4. The maximum potential bonus is a 7% increase, and the maximum penalty is a 7% reduction.
According to Jewell, MIPS is a budget-neutral program, so there must be enough submission failures to enable the bonuses. In other words, there is no guarantee that even if you qualify for an incentive, you will receive the maximum—or anything at all. That means that there is risk in MIPS participation. And while I know that’s what will turn most of you away from opting in, risk isn’t really what you should be afraid of. Instead, you should be afraid of the long-term repercussions of Medicare not having data of a great enough volume or diversity to make sound decisions about our future—including our payments.

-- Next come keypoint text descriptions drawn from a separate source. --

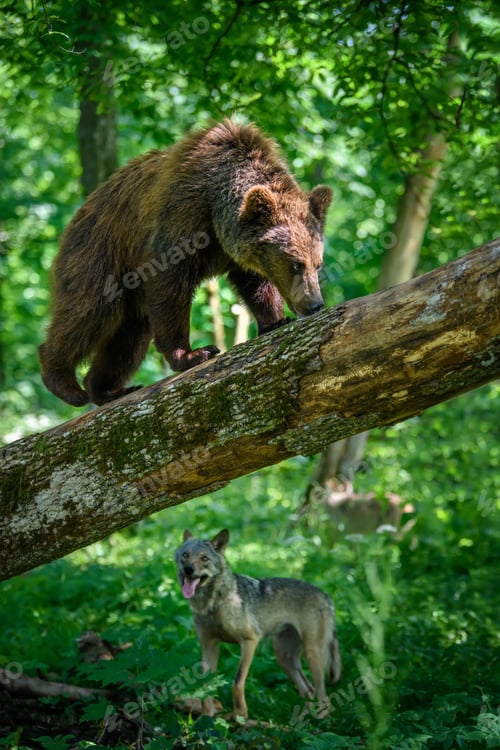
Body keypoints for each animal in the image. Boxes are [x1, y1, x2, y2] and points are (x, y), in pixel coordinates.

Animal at [39, 119, 333, 406]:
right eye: (296, 263)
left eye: (317, 263)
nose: (315, 304)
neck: (218, 209)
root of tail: (80, 211)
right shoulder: (183, 216)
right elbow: (170, 286)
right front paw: (194, 353)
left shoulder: (238, 250)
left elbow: (255, 283)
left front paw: (275, 321)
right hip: (100, 252)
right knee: (89, 310)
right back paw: (65, 383)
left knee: (129, 335)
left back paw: (106, 389)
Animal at [175, 529, 341, 719]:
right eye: (185, 555)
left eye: (204, 558)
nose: (188, 569)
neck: (213, 603)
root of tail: (326, 596)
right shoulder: (208, 646)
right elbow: (205, 687)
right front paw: (207, 717)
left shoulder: (250, 641)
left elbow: (237, 682)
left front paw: (240, 716)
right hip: (284, 658)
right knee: (308, 690)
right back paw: (302, 719)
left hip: (312, 655)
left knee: (322, 694)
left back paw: (320, 719)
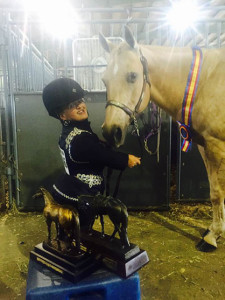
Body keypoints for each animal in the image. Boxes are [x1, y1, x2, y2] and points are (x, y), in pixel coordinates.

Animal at [100, 25, 225, 252]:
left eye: (133, 76)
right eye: (104, 81)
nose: (111, 132)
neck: (207, 82)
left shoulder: (217, 145)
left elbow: (218, 192)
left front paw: (212, 237)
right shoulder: (206, 146)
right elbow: (214, 189)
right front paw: (213, 231)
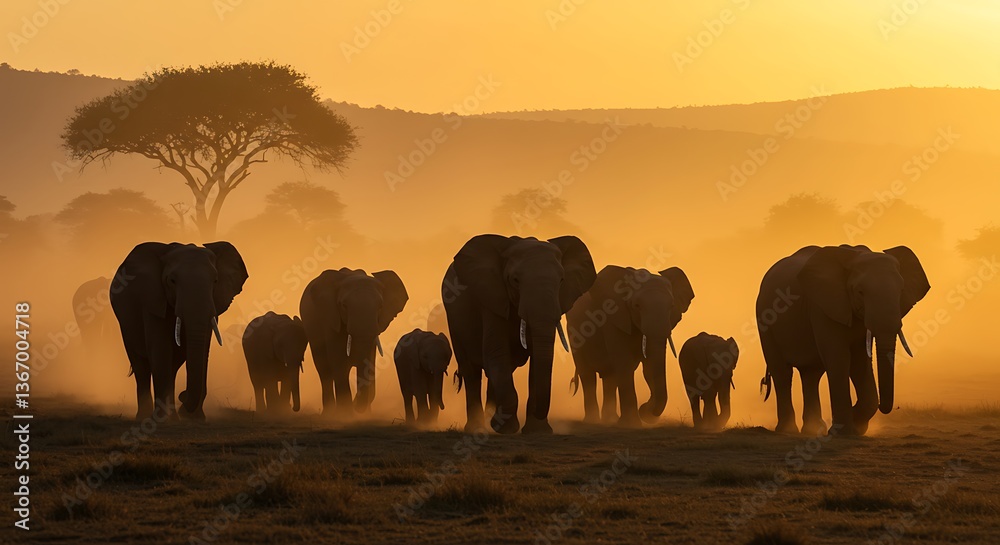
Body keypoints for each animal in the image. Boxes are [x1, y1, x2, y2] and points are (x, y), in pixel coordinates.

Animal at [110, 242, 248, 421]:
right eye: (172, 281)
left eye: (216, 281)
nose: (183, 395)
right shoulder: (153, 299)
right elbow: (160, 349)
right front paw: (162, 420)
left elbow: (203, 350)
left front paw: (195, 419)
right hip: (124, 323)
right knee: (141, 366)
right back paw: (145, 417)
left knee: (173, 366)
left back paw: (173, 416)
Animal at [299, 268, 408, 416]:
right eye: (344, 306)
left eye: (380, 306)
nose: (356, 405)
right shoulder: (331, 320)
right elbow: (338, 361)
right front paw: (345, 413)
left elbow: (369, 361)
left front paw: (364, 414)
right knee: (324, 370)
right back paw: (329, 413)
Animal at [442, 235, 597, 434]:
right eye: (515, 280)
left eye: (562, 280)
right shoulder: (492, 298)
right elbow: (496, 352)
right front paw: (507, 429)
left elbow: (536, 360)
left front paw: (537, 431)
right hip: (454, 322)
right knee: (471, 370)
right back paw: (478, 427)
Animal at [566, 265, 694, 427]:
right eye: (637, 306)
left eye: (672, 306)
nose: (645, 409)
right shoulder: (613, 318)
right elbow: (624, 362)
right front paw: (632, 423)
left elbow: (649, 366)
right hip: (573, 332)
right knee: (588, 374)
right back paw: (592, 421)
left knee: (610, 377)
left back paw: (610, 420)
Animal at [757, 245, 930, 436]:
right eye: (860, 292)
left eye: (901, 291)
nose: (884, 407)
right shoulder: (823, 307)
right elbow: (840, 358)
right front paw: (844, 430)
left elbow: (860, 362)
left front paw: (856, 426)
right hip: (765, 320)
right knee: (782, 373)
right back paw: (788, 430)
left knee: (811, 374)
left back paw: (813, 429)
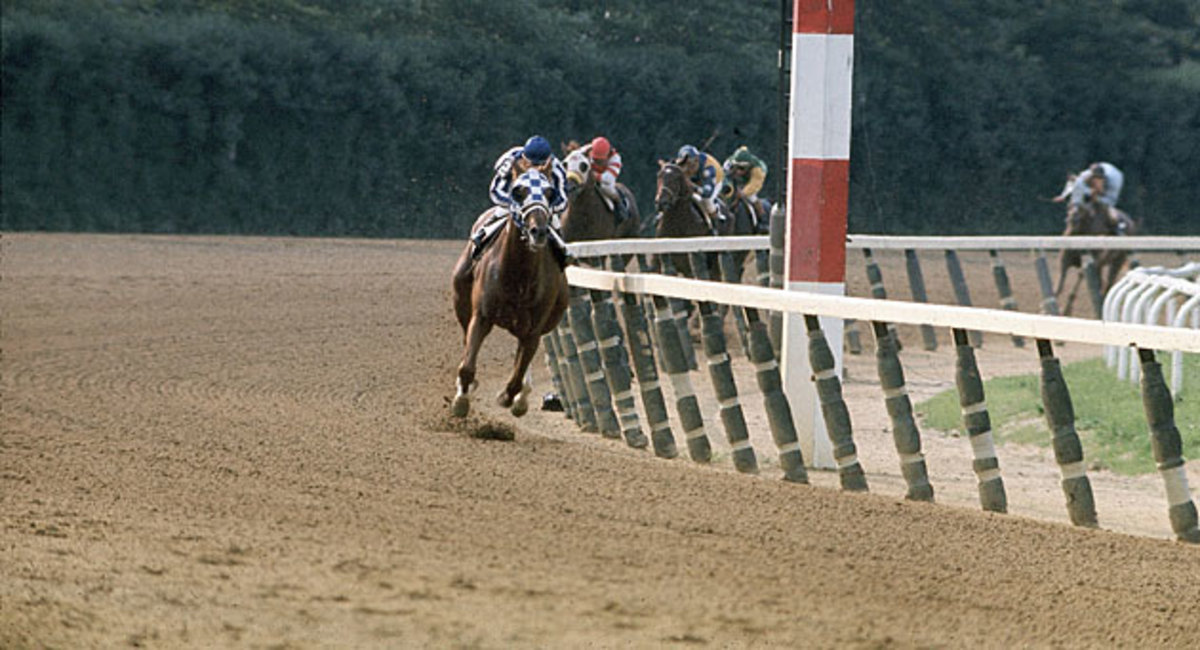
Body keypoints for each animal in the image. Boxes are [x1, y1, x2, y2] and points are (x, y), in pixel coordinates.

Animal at [451, 170, 568, 419]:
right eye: (518, 191)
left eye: (550, 192)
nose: (538, 231)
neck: (518, 274)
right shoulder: (482, 316)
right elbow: (467, 365)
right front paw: (461, 400)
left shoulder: (533, 329)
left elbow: (518, 372)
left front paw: (510, 397)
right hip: (461, 300)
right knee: (467, 339)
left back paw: (522, 397)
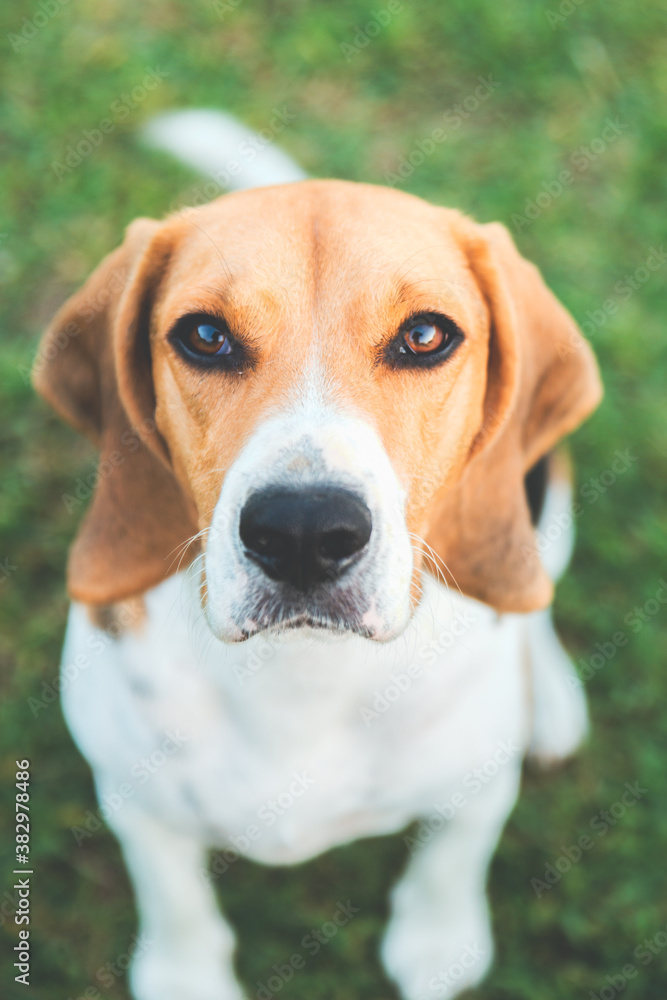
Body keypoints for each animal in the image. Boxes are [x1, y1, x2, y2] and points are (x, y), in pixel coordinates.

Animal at [34, 111, 604, 1000]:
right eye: (204, 335)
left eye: (424, 335)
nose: (303, 531)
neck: (302, 674)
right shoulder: (134, 796)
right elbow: (173, 892)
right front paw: (185, 973)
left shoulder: (478, 787)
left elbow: (452, 853)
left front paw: (438, 940)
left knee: (529, 592)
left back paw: (546, 696)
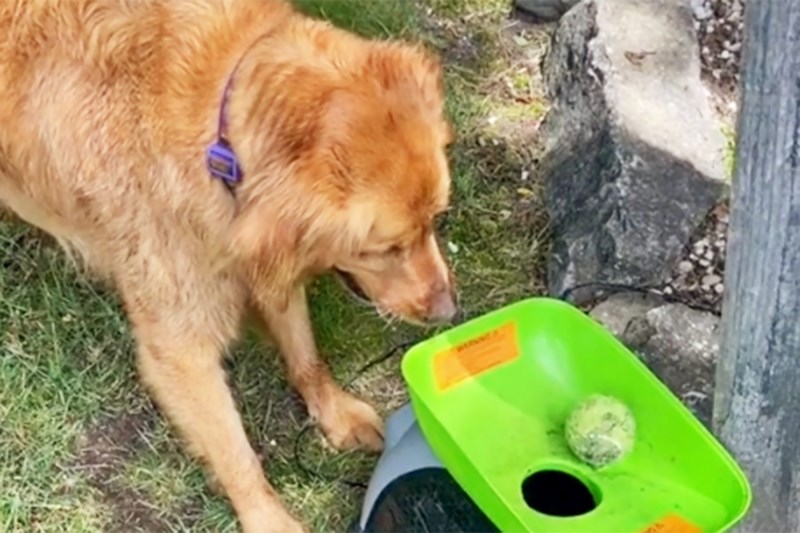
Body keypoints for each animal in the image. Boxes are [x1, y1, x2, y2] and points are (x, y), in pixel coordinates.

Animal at [0, 2, 456, 528]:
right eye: (386, 248)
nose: (449, 312)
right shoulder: (181, 347)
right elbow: (236, 454)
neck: (220, 134)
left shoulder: (261, 252)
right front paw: (269, 519)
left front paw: (333, 409)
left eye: (434, 221)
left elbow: (305, 351)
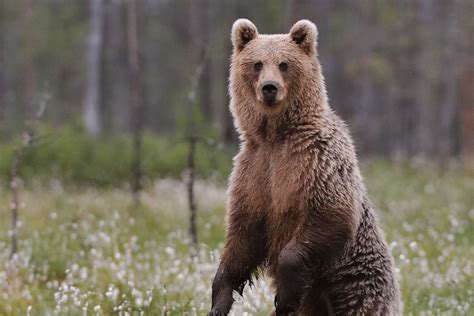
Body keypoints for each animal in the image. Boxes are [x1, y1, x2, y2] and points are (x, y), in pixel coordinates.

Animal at [209, 19, 402, 316]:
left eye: (284, 64)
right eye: (257, 64)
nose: (269, 88)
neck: (276, 136)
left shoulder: (316, 162)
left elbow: (330, 214)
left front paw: (284, 298)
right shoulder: (253, 170)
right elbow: (243, 236)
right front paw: (220, 298)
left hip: (358, 284)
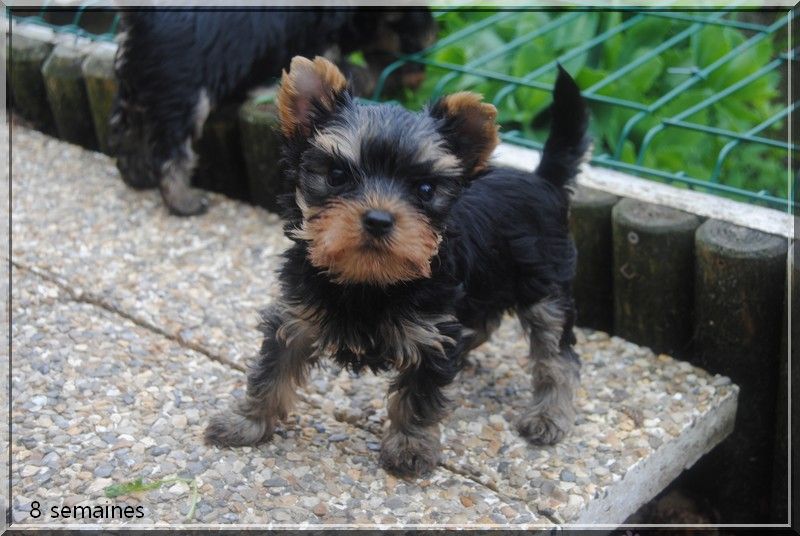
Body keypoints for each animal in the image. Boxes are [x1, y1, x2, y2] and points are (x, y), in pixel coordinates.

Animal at [108, 8, 434, 216]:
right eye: (408, 27)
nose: (429, 41)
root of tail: (138, 17)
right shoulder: (316, 49)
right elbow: (355, 71)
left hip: (136, 85)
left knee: (126, 135)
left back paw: (136, 177)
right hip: (183, 93)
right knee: (170, 154)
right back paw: (184, 202)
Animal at [203, 55, 592, 478]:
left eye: (424, 189)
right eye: (337, 175)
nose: (378, 219)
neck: (368, 279)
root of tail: (543, 180)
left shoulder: (431, 335)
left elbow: (418, 396)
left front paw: (410, 446)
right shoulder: (295, 318)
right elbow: (270, 372)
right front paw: (246, 421)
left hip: (546, 288)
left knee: (557, 355)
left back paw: (548, 414)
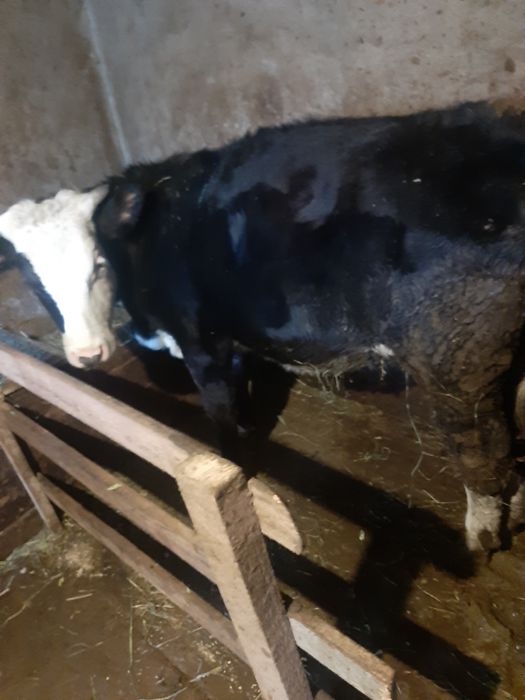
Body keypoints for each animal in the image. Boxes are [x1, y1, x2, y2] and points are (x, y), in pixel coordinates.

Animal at [1, 101, 525, 552]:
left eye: (98, 264)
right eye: (32, 279)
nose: (87, 354)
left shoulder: (202, 343)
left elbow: (221, 416)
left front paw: (238, 471)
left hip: (459, 357)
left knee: (486, 449)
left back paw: (484, 534)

In fact, we should be actively seeking out payment structures that incorporate risk, because the entire healthcare industry is heading into a value-based paradigm. Eventually, risk will be one of the biggest ways—if not the only way—for us to increase our payment rates. So, shouldn’t we be eager and ready to provide value-based data that confirms what we already know about our profession—namely, that we have the ability to help our patients achieve outstanding outcomes and have a wonderful experience, all at a cost that’s significantly lower than many other, more invasive interventions? We should be betting on our profession—and ourselves. And we should be doing that on our own terms. That is, by putting skin in this game, collecting our own data, and exploring risk-based (i.e., value-based) reimbursement models with commercial payers, too. After all, history has shown us that whatever path Medicare takes, other payers will eventually follow.
5. There are things you can do to prepare now.
Now that we know the specifics from the final rule, we’re figuring out how WebPT can best support our Members through this next phase of required quality data reporting. And you can bet we’re doing everything in our power to make MIPS compliance as easy and straightforward as possible. In fact, we’re still a certified registry, so our Members will still have a convenient registry-based reporting option—just as they did for PQRS. In the meantime, though, Jewell has some suggestions for how practices can prepare themselves:
- Tally up your PTs, OTs, and SLPs so you can figure out your TIN size and potential success threshold.
- If you track your payer mix by therapist, use that data to guesstimate who—if any—of your providers will be required to participate based on Medicare patients served.
- If you’re already familiar with PQRS, then you should feel pretty comfortable with the MIPS quality measures. If you’re not, brush up on them here.
- Visit the Quality Payment Program (QPP) site to read about the improvement activities that were approved in 2018. While there are some proposed changes to these activities for 2019, last year’s activities should still give you a good idea of what might be feasible for your practice.
- Register to attend a complimentary webinar that Jewell and I will host on December 12 to help PTs, OTs, and SLPs unwrap MIPS and the final rule—and prepare for 2019. If you see Medicare patients, you won’t want to miss this session (including the live Q&A).
Most of you reading this right now won’t be required to participate in MIPS in 2019, which means you have a choice—one that only you can make based on the specifics of your practice and your own best judgement. That said, I encourage all of you to commit to not making that decision out of fear, but instead looking ahead at where we’re heading as an industry and what our goals are for ourselves and our patients.
MIPS is here—and its data will be yet another opportunity for us to demonstrate our value and impact future payment structures. What do you think?